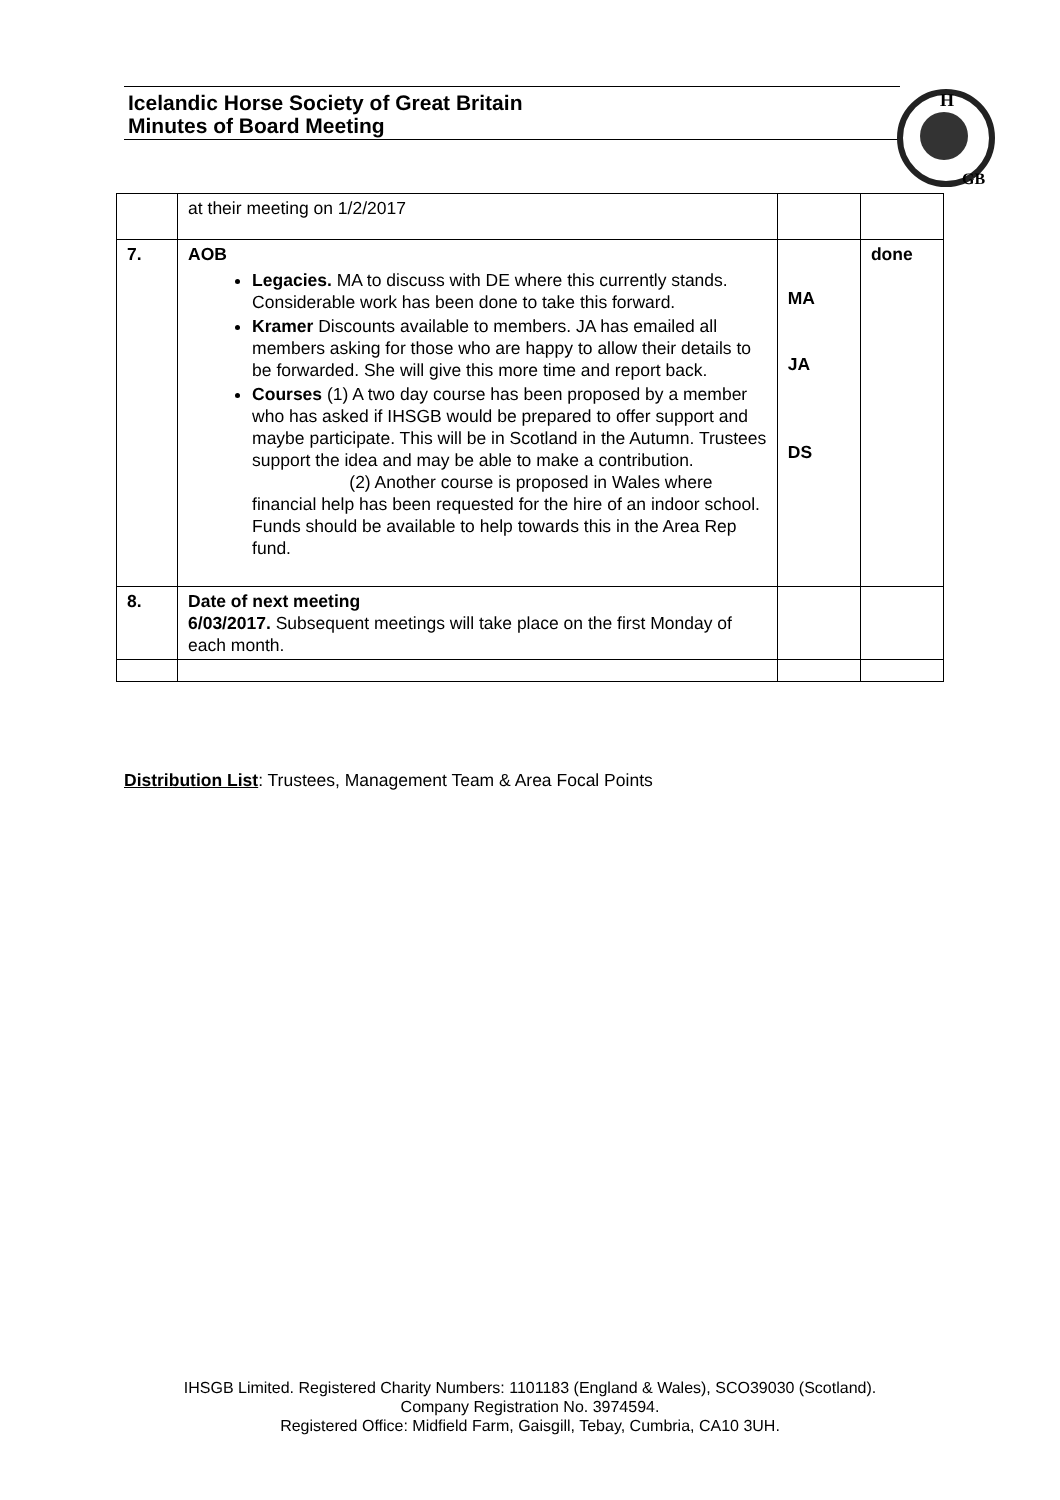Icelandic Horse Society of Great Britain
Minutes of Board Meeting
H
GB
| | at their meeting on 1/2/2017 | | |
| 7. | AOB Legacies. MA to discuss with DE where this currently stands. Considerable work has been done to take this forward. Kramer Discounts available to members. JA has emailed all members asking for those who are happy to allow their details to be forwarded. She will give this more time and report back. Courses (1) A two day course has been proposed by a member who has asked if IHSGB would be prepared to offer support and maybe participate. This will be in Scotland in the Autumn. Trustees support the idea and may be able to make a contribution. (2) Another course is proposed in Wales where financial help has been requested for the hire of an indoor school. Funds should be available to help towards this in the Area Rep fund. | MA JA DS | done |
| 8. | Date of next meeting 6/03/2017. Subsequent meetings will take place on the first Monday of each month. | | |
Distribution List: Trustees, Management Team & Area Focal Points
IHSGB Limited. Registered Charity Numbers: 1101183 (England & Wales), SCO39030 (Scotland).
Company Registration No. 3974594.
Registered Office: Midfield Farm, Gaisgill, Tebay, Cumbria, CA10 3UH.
* * *
[Assignment]
Your answer is an exact copy of the records above, stripped of pictures.

[Task result]
Icelandic Horse Society of Great Britain
Minutes of Board Meeting
H
GB
| | at their meeting on 1/2/2017 | | |
| 7. | AOB Legacies. MA to discuss with DE where this currently stands. Considerable work has been done to take this forward. Kramer Discounts available to members. JA has emailed all members asking for those who are happy to allow their details to be forwarded. She will give this more time and report back. Courses (1) A two day course has been proposed by a member who has asked if IHSGB would be prepared to offer support and maybe participate. This will be in Scotland in the Autumn. Trustees support the idea and may be able to make a contribution. (2) Another course is proposed in Wales where financial help has been requested for the hire of an indoor school. Funds should be available to help towards this in the Area Rep fund. | MA JA DS | done |
| 8. | Date of next meeting 6/03/2017. Subsequent meetings will take place on the first Monday of each month. | | |
Distribution List: Trustees, Management Team & Area Focal Points
IHSGB Limited. Registered Charity Numbers: 1101183 (England & Wales), SCO39030 (Scotland).
Company Registration No. 3974594.
Registered Office: Midfield Farm, Gaisgill, Tebay, Cumbria, CA10 3UH.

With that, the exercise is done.